Work request:
Retype every entry below without pictures.

***** Data for review *****

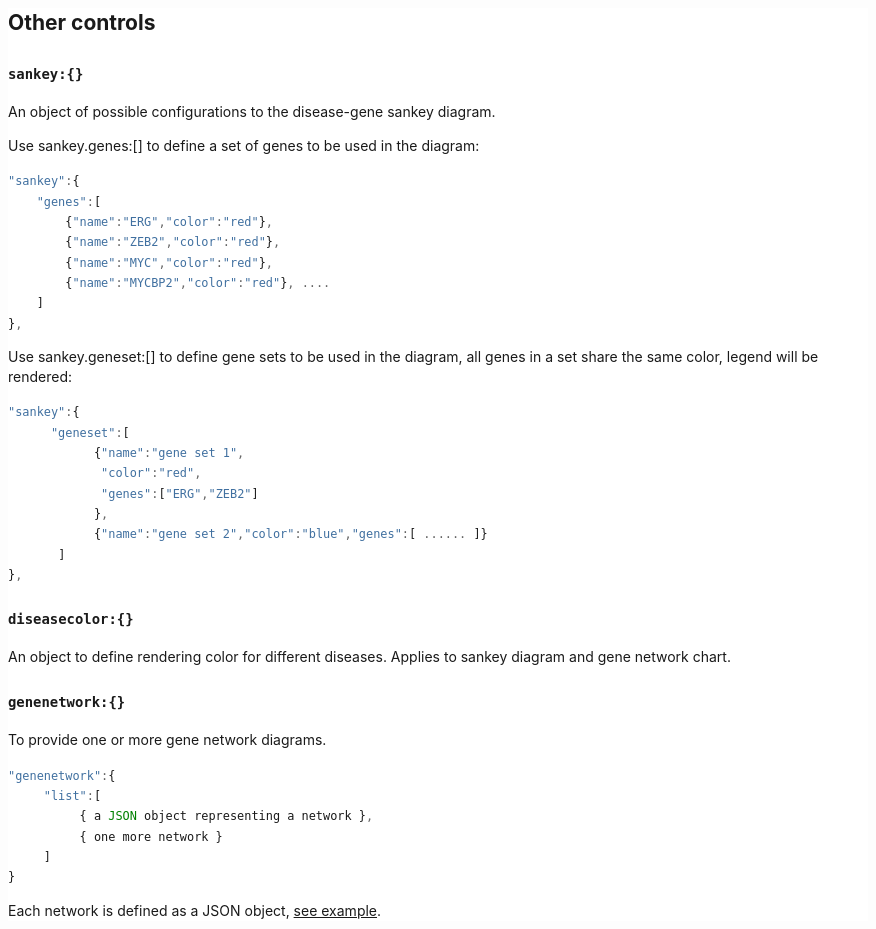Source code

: ## Other controls

### `sankey:{}`

An object of possible configurations to the disease-gene sankey diagram.

Use sankey.genes:[] to define a set of genes to be used in the
diagram:

```javascript
"sankey":{
    "genes":[
        {"name":"ERG","color":"red"},
        {"name":"ZEB2","color":"red"},
        {"name":"MYC","color":"red"},
        {"name":"MYCBP2","color":"red"}, ....
    ]
},
```

Use sankey.geneset:[] to define gene sets to be used in the diagram,
all genes in a set share the same color, legend will be rendered:

```javascript
"sankey":{
      "geneset":[
            {"name":"gene set 1",
             "color":"red",
             "genes":["ERG","ZEB2"]
            },
            {"name":"gene set 2","color":"blue","genes":[ ...... ]}
       ]
},
```

### `diseasecolor:{}`

An object to define rendering color for different diseases. Applies to
sankey diagram and gene network chart.

### `genenetwork:{}`

To provide one or more gene network diagrams.

```javascript
"genenetwork":{
     "list":[ 
          { a JSON object representing a network },
          { one more network }
     ]
}
```

Each network is defined as a JSON object, [see example](https://docs.google.com/document/d/1PAlu-bJMBuHRVpGhB_eVaOmlhhbWneC_94_7RRItuA8/edit?usp=sharing).
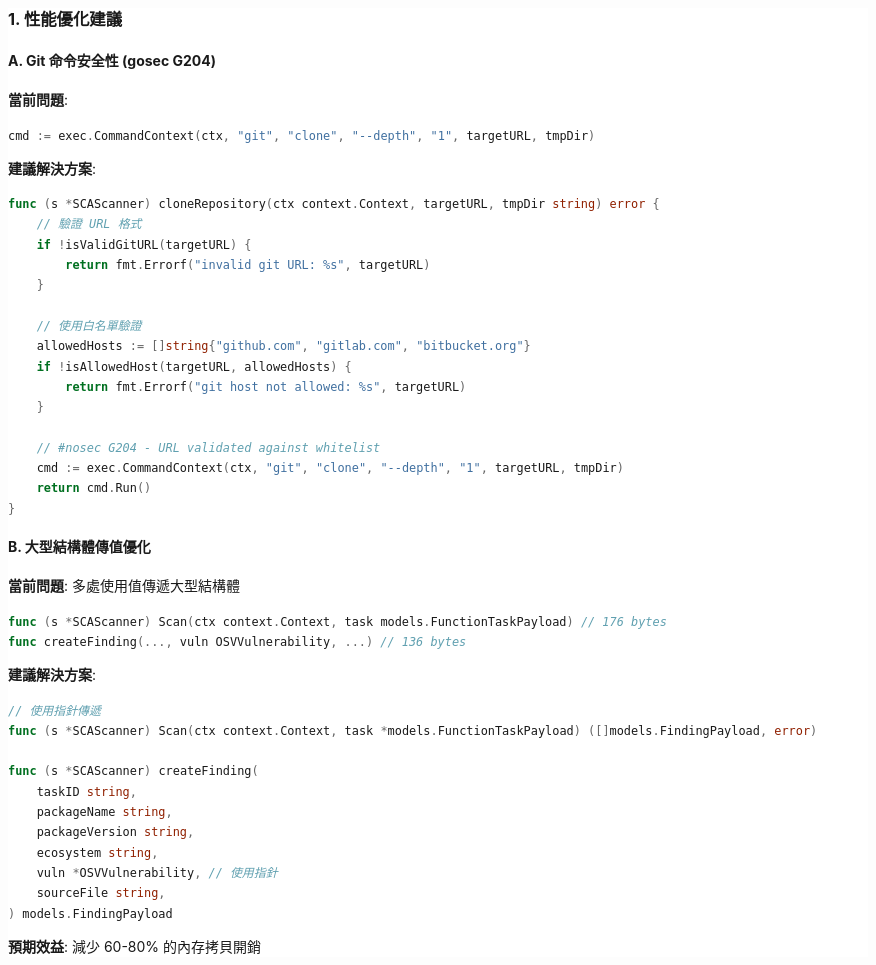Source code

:### 1. 性能優化建議

#### A. Git 命令安全性 (gosec G204)
**當前問題**:
```go
cmd := exec.CommandContext(ctx, "git", "clone", "--depth", "1", targetURL, tmpDir)
```

**建議解決方案**:
```go
func (s *SCAScanner) cloneRepository(ctx context.Context, targetURL, tmpDir string) error {
    // 驗證 URL 格式
    if !isValidGitURL(targetURL) {
        return fmt.Errorf("invalid git URL: %s", targetURL)
    }

    // 使用白名單驗證
    allowedHosts := []string{"github.com", "gitlab.com", "bitbucket.org"}
    if !isAllowedHost(targetURL, allowedHosts) {
        return fmt.Errorf("git host not allowed: %s", targetURL)
    }

    // #nosec G204 - URL validated against whitelist
    cmd := exec.CommandContext(ctx, "git", "clone", "--depth", "1", targetURL, tmpDir)
    return cmd.Run()
}
```

#### B. 大型結構體傳值優化

**當前問題**: 多處使用值傳遞大型結構體
```go
func (s *SCAScanner) Scan(ctx context.Context, task models.FunctionTaskPayload) // 176 bytes
func createFinding(..., vuln OSVVulnerability, ...) // 136 bytes
```

**建議解決方案**:
```go
// 使用指針傳遞
func (s *SCAScanner) Scan(ctx context.Context, task *models.FunctionTaskPayload) ([]models.FindingPayload, error)

func (s *SCAScanner) createFinding(
    taskID string,
    packageName string,
    packageVersion string,
    ecosystem string,
    vuln *OSVVulnerability, // 使用指針
    sourceFile string,
) models.FindingPayload
```

**預期效益**: 減少 60-80% 的內存拷貝開銷
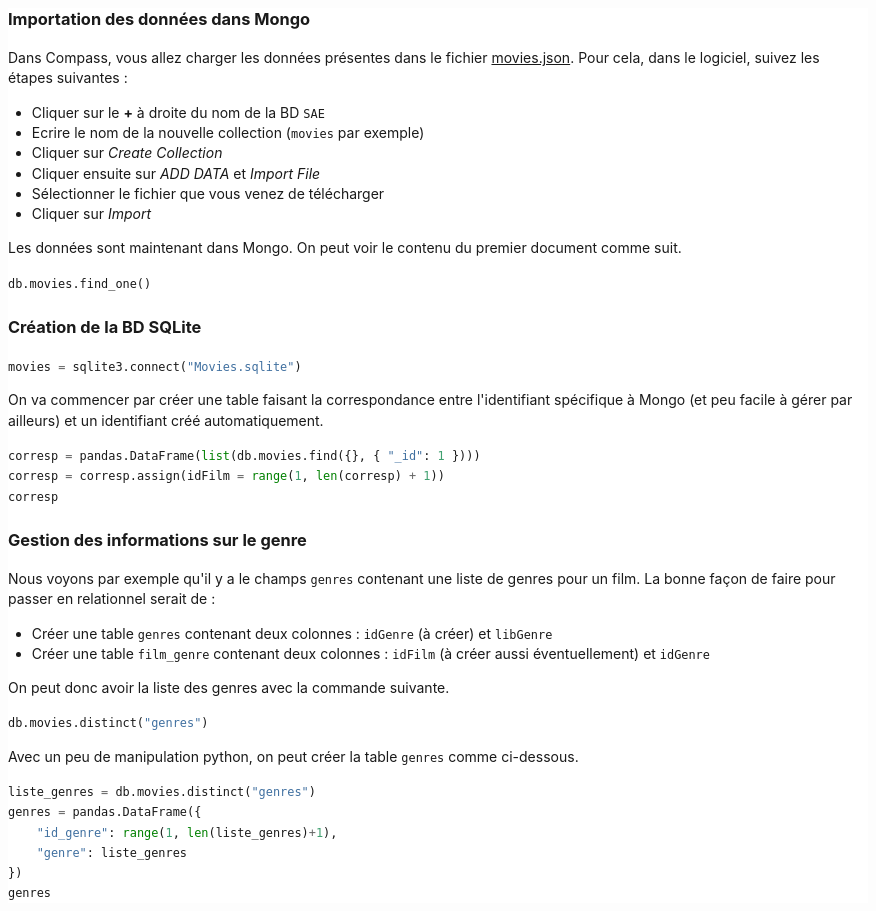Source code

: 

### Importation des données dans Mongo

Dans Compass, vous allez charger les données présentes dans le fichier [movies.json](https://fxjollois.github.io/donnees/movies.json). Pour cela, dans le logiciel, suivez les étapes suivantes :

- Cliquer sur le **+** à droite du nom de la BD `SAE`
- Ecrire le nom de la nouvelle collection (`movies` par exemple)
- Cliquer sur *Create Collection*
- Cliquer ensuite sur *ADD DATA* et *Import File*
- Sélectionner le fichier que vous venez de télécharger
- Cliquer sur *Import*

Les données sont maintenant dans Mongo. On peut voir le contenu du premier document comme suit.

```python
db.movies.find_one()
```

### Création de la BD SQLite

```python
movies = sqlite3.connect("Movies.sqlite")
```

On va commencer par créer une table faisant la correspondance entre l'identifiant spécifique à Mongo (et peu facile à gérer par ailleurs) et un identifiant créé automatiquement.

```python
corresp = pandas.DataFrame(list(db.movies.find({}, { "_id": 1 })))
corresp = corresp.assign(idFilm = range(1, len(corresp) + 1))
corresp
```

### Gestion des informations sur le genre

Nous voyons par exemple qu'il y a le champs `genres` contenant une liste de genres pour un film. La bonne façon de faire pour passer en relationnel serait de :

- Créer une table `genres` contenant deux colonnes : `idGenre` (à créer) et `libGenre`
- Créer une table `film_genre` contenant deux colonnes : `idFilm` (à créer aussi éventuellement) et `idGenre`

On peut donc avoir la liste des genres avec la commande suivante.

```python
db.movies.distinct("genres")
```

Avec un peu de manipulation python, on peut créer la table `genres` comme ci-dessous.

```python
liste_genres = db.movies.distinct("genres")
genres = pandas.DataFrame({
    "id_genre": range(1, len(liste_genres)+1),
    "genre": liste_genres
})
genres
```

*****

Finished task:
Source code

: ## Other controls

### `sankey:{}`

An object of possible configurations to the disease-gene sankey diagram.

Use sankey.genes:[] to define a set of genes to be used in the
diagram:

```javascript
"sankey":{
    "genes":[
        {"name":"ERG","color":"red"},
        {"name":"ZEB2","color":"red"},
        {"name":"MYC","color":"red"},
        {"name":"MYCBP2","color":"red"}, ....
    ]
},
```

Use sankey.geneset:[] to define gene sets to be used in the diagram,
all genes in a set share the same color, legend will be rendered:

```javascript
"sankey":{
      "geneset":[
            {"name":"gene set 1",
             "color":"red",
             "genes":["ERG","ZEB2"]
            },
            {"name":"gene set 2","color":"blue","genes":[ ...... ]}
       ]
},
```

### `diseasecolor:{}`

An object to define rendering color for different diseases. Applies to
sankey diagram and gene network chart.

### `genenetwork:{}`

To provide one or more gene network diagrams.

```javascript
"genenetwork":{
     "list":[ 
          { a JSON object representing a network },
          { one more network }
     ]
}
```

Each network is defined as a JSON object, [see example](https://docs.google.com/document/d/1PAlu-bJMBuHRVpGhB_eVaOmlhhbWneC_94_7RRItuA8/edit?usp=sharing).
Source code

:### 1. 性能優化建議

#### A. Git 命令安全性 (gosec G204)
**當前問題**:
```go
cmd := exec.CommandContext(ctx, "git", "clone", "--depth", "1", targetURL, tmpDir)
```

**建議解決方案**:
```go
func (s *SCAScanner) cloneRepository(ctx context.Context, targetURL, tmpDir string) error {
    // 驗證 URL 格式
    if !isValidGitURL(targetURL) {
        return fmt.Errorf("invalid git URL: %s", targetURL)
    }

    // 使用白名單驗證
    allowedHosts := []string{"github.com", "gitlab.com", "bitbucket.org"}
    if !isAllowedHost(targetURL, allowedHosts) {
        return fmt.Errorf("git host not allowed: %s", targetURL)
    }

    // #nosec G204 - URL validated against whitelist
    cmd := exec.CommandContext(ctx, "git", "clone", "--depth", "1", targetURL, tmpDir)
    return cmd.Run()
}
```

#### B. 大型結構體傳值優化

**當前問題**: 多處使用值傳遞大型結構體
```go
func (s *SCAScanner) Scan(ctx context.Context, task models.FunctionTaskPayload) // 176 bytes
func createFinding(..., vuln OSVVulnerability, ...) // 136 bytes
```

**建議解決方案**:
```go
// 使用指針傳遞
func (s *SCAScanner) Scan(ctx context.Context, task *models.FunctionTaskPayload) ([]models.FindingPayload, error)

func (s *SCAScanner) createFinding(
    taskID string,
    packageName string,
    packageVersion string,
    ecosystem string,
    vuln *OSVVulnerability, // 使用指針
    sourceFile string,
) models.FindingPayload
```

**預期效益**: 減少 60-80% 的內存拷貝開銷
Source code

: 

### Importation des données dans Mongo

Dans Compass, vous allez charger les données présentes dans le fichier [movies.json](https://fxjollois.github.io/donnees/movies.json). Pour cela, dans le logiciel, suivez les étapes suivantes :

- Cliquer sur le **+** à droite du nom de la BD `SAE`
- Ecrire le nom de la nouvelle collection (`movies` par exemple)
- Cliquer sur *Create Collection*
- Cliquer ensuite sur *ADD DATA* et *Import File*
- Sélectionner le fichier que vous venez de télécharger
- Cliquer sur *Import*

Les données sont maintenant dans Mongo. On peut voir le contenu du premier document comme suit.

```python
db.movies.find_one()
```

### Création de la BD SQLite

```python
movies = sqlite3.connect("Movies.sqlite")
```

On va commencer par créer une table faisant la correspondance entre l'identifiant spécifique à Mongo (et peu facile à gérer par ailleurs) et un identifiant créé automatiquement.

```python
corresp = pandas.DataFrame(list(db.movies.find({}, { "_id": 1 })))
corresp = corresp.assign(idFilm = range(1, len(corresp) + 1))
corresp
```

### Gestion des informations sur le genre

Nous voyons par exemple qu'il y a le champs `genres` contenant une liste de genres pour un film. La bonne façon de faire pour passer en relationnel serait de :

- Créer une table `genres` contenant deux colonnes : `idGenre` (à créer) et `libGenre`
- Créer une table `film_genre` contenant deux colonnes : `idFilm` (à créer aussi éventuellement) et `idGenre`

On peut donc avoir la liste des genres avec la commande suivante.

```python
db.movies.distinct("genres")
```

Avec un peu de manipulation python, on peut créer la table `genres` comme ci-dessous.

```python
liste_genres = db.movies.distinct("genres")
genres = pandas.DataFrame({
    "id_genre": range(1, len(liste_genres)+1),
    "genre": liste_genres
})
genres
```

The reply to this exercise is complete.